## EXERCISE OBJECTIVE
Would you please set down the lines of the data from the one containing "right shoulder: (318, 246)" to the final line, exactly and only those?

## INPUT DATA
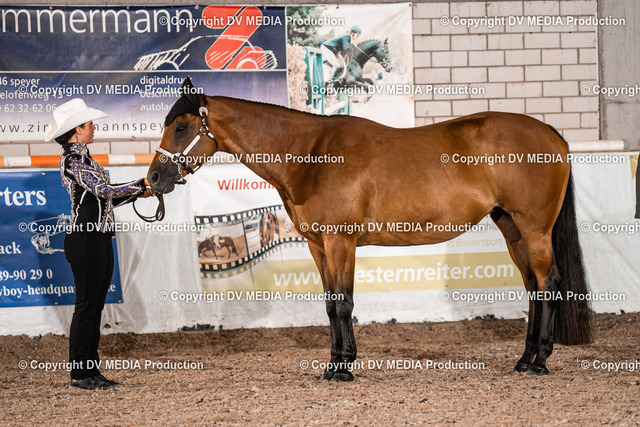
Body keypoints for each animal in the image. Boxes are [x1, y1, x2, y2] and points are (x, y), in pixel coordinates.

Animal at [147, 77, 593, 382]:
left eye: (182, 127)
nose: (153, 178)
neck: (312, 156)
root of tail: (551, 134)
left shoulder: (341, 241)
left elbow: (344, 302)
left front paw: (344, 368)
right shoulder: (318, 246)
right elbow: (330, 305)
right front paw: (333, 364)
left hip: (534, 230)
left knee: (549, 283)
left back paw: (539, 362)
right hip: (511, 227)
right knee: (533, 287)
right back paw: (524, 358)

## SOLUTION
right shoulder: (318, 246)
right elbow: (330, 305)
right front paw: (333, 364)
left hip: (534, 230)
left knee: (549, 283)
left back paw: (539, 362)
right hip: (511, 227)
right knee: (533, 287)
right back paw: (524, 358)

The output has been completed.